Let me be clear: ANA and many other associations and companies are strong supporters of the creation of a new FTC Privacy Bureau and further funding and staff to support this effort.  This support, however, is predicated on the development of a national privacy law that spells out in detail the appropriate use of data and their concomitant privacy protections.  It also assures that the FTC will be the key privacy regulator by requiring the preemption of inconsistent privacy laws.  We also support providing the FTC with renewed restitution and disgorgement authority under section 13(b), which the U.S. Supreme Court struck down, but only if it is directed to bad actors who intended to violate the FTC Act or should have known their actions were in violation of this authority.  For companies that may have inadvertently stepped over the line, the FTC should continue its long-standing practice of imposing consent decrees before demanding  financial penalties.

ANA believes the detailed draft bill put forward by Privacy for America (P4A) is an excellent foundation for a new FTC Bureau of Privacy and Data Security. It clearly delineates specific per se privacy and data violations.  Spelling out these standards very clearly is essential to make consumers aware of their protections and rights and puts businesses on notice about the guidelines and guardrails controlling their privacy-related actions.  Along with these per se rules, P4A’s bill appropriately vests the FTC with new authority to amend (pursuant to a cost/benefit analysis assessment) the law’s prohibited practices and accountability requirements, as needed; to bring civil actions to address unreasonable data practices; and to establish a new bureau focused on privacy issues operating under new specific requirements that is reasonably staffed to carry out its mission.  And the P4A bill would preempt inconsistent state laws. 

That’s the way to do this: set out strong, clear and reasonable privacy requirements, while beefing up the FTC’s enforcement resources.  Unfortunately, the House Committee’s proposal addresses resources but doesn’t specify guidelines or standards.   Consequently, the FTC’s enormous new bureau would undoubtedly go through a period of trying to identify its precise mission, be incentivized to justify its existence, and could produce an onslaught of perhaps well-intended but ineffective privacy constraints.   Businesses and consumers in the meantime would be left to wonder exactly what privacy rules and protections exist and how they might be interpreted and enforced.

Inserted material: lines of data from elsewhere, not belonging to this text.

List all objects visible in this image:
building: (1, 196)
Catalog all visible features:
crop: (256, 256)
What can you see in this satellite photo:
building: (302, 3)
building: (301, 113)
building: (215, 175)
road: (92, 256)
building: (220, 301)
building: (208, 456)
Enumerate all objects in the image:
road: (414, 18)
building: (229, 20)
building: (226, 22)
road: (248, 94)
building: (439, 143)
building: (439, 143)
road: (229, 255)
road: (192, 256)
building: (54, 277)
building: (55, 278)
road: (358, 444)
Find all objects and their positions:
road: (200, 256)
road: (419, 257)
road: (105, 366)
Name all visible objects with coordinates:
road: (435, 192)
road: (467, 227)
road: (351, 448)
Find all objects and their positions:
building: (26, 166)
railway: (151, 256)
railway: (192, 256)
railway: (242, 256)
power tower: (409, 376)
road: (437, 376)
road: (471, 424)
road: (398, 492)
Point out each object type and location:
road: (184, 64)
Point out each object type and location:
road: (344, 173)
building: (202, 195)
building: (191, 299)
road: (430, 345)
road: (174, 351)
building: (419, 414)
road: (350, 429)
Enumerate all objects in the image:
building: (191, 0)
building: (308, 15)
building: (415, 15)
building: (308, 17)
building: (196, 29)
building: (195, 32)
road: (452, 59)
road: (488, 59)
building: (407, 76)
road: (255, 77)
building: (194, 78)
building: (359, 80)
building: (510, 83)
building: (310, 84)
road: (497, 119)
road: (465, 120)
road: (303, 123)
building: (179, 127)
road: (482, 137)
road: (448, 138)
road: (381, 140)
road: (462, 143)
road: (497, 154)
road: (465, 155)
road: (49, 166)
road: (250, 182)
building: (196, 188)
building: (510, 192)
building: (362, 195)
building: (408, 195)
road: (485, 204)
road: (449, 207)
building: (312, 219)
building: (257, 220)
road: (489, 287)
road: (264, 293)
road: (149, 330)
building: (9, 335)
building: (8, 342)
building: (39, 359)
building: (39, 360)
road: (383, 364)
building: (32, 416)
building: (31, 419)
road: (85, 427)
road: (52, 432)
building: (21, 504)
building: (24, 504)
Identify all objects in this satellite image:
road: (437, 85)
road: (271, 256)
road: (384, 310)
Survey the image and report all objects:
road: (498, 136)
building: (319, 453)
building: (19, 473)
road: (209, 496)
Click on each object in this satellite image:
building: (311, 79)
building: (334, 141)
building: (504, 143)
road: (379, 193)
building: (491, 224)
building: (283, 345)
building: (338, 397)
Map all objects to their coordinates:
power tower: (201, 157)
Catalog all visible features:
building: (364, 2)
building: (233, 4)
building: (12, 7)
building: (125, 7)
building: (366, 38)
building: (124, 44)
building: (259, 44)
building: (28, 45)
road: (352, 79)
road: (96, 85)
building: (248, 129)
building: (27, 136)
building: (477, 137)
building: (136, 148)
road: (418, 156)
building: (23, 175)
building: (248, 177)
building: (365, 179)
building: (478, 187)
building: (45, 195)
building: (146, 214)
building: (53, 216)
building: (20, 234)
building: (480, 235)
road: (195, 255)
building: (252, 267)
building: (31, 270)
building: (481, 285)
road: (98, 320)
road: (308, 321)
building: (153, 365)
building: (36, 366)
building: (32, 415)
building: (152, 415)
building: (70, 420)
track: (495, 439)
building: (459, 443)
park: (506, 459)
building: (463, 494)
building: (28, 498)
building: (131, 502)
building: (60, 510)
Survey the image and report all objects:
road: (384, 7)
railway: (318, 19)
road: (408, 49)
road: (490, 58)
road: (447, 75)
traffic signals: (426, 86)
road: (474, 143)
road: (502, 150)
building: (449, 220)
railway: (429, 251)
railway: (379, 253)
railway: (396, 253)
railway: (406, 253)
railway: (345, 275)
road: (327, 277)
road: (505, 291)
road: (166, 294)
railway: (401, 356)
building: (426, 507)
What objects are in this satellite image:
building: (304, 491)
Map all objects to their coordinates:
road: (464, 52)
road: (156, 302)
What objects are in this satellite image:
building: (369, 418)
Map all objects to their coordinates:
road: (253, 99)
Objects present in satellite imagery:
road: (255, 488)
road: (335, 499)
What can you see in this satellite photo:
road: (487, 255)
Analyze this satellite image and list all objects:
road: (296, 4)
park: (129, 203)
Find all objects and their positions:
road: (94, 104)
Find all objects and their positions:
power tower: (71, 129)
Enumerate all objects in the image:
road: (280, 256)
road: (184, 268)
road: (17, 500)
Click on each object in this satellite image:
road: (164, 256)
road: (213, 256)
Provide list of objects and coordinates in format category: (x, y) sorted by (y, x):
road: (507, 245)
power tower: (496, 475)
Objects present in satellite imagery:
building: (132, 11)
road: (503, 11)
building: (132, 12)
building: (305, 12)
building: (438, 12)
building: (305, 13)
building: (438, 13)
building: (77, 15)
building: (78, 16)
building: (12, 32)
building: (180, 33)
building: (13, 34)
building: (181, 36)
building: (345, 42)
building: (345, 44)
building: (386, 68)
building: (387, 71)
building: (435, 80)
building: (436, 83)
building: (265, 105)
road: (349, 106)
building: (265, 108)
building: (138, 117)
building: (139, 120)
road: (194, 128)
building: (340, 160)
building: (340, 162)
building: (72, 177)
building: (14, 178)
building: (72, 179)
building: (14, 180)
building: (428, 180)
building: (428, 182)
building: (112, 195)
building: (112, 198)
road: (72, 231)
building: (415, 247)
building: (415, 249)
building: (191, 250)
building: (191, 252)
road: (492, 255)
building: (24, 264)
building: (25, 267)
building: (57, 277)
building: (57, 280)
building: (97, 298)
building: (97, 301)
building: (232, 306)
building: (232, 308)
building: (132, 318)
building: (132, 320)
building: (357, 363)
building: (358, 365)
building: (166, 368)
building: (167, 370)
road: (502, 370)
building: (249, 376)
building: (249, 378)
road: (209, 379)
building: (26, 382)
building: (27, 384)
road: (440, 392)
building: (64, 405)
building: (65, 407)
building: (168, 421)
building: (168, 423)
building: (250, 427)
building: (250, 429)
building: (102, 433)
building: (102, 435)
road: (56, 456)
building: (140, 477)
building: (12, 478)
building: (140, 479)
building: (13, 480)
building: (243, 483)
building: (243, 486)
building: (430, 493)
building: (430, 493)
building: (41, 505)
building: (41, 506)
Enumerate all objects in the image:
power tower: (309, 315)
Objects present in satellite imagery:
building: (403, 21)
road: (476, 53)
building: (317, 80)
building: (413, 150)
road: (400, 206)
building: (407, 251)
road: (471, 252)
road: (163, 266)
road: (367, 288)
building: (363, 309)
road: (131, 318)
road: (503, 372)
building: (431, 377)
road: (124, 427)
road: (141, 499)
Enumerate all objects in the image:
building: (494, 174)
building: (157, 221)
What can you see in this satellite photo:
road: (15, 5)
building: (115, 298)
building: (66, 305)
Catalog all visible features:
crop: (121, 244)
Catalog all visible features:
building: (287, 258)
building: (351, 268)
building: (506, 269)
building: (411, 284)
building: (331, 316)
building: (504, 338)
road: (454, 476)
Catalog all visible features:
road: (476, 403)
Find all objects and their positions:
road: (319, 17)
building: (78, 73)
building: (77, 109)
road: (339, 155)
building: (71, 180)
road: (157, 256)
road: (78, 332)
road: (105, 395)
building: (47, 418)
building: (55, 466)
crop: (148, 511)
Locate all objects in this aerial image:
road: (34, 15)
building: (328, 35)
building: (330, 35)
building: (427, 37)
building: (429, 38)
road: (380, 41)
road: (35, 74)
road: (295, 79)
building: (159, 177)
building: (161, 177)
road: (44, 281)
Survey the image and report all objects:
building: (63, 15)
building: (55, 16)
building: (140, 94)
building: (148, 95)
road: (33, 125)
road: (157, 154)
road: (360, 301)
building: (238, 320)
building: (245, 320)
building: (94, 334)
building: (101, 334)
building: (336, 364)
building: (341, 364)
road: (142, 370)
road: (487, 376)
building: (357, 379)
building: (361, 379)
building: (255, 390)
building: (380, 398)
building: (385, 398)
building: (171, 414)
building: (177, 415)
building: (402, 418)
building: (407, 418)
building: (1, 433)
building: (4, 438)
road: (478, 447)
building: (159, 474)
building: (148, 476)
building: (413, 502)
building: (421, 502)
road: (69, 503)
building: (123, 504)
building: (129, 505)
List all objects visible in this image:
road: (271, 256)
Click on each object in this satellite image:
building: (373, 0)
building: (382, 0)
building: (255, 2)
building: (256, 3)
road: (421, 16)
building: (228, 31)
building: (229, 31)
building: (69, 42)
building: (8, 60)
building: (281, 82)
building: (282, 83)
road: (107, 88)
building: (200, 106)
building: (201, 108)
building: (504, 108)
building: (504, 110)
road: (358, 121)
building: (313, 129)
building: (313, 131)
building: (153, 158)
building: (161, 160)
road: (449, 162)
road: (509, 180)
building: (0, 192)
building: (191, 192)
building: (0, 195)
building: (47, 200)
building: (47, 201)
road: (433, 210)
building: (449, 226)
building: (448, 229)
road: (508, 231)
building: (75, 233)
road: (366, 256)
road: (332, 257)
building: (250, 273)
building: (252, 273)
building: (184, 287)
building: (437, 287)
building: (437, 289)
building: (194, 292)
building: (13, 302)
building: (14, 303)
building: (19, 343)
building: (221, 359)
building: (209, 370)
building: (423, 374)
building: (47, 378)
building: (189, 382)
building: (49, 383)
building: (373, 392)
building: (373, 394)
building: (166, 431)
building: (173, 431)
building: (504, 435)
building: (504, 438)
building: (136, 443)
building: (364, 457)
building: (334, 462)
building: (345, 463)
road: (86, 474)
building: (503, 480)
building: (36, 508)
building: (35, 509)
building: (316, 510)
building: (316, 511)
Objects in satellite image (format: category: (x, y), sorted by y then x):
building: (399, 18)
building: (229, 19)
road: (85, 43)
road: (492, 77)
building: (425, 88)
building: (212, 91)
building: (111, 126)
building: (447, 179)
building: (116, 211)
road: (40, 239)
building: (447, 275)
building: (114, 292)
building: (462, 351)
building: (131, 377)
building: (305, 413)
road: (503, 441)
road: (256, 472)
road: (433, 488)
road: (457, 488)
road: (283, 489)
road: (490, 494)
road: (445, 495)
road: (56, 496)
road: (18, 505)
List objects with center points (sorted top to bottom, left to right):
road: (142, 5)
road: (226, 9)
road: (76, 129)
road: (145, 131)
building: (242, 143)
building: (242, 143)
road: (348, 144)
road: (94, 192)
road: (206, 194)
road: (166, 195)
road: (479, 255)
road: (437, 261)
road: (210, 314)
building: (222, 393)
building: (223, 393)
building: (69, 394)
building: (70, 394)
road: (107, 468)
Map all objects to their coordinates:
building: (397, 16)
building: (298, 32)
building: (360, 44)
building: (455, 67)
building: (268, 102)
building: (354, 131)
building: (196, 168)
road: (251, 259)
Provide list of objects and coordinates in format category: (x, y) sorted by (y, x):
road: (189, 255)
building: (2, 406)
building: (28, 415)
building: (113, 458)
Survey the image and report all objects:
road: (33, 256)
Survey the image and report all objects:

Given the narrow margin of Committee approval of the House bill (31-27), it’s not certain that this proposal will survive through House and Senate deliberations.   But it is clear that the House Committee chose to bestow a lot of money on the FTC, resulting in a dramatic rearrangement of the FTC’s priorities and mission.  Rather than just throwing a bucket full of dollars at the agency’s data efforts without any direction, consumers and businesses would be far better served by a national law like that proposed by P4A to clearly delineate privacy rules of the road, preempt inconsistent state laws, and reasonably augment the FTC’s enforcement authority and resources.  A new FTC privacy bureau shouldn’t be launched without simultaneously passing a meaningful national privacy law.  It’s past time for Congress to take that action, affording America’s taxpayers the best bang for the buck when it comes to privacy and data security.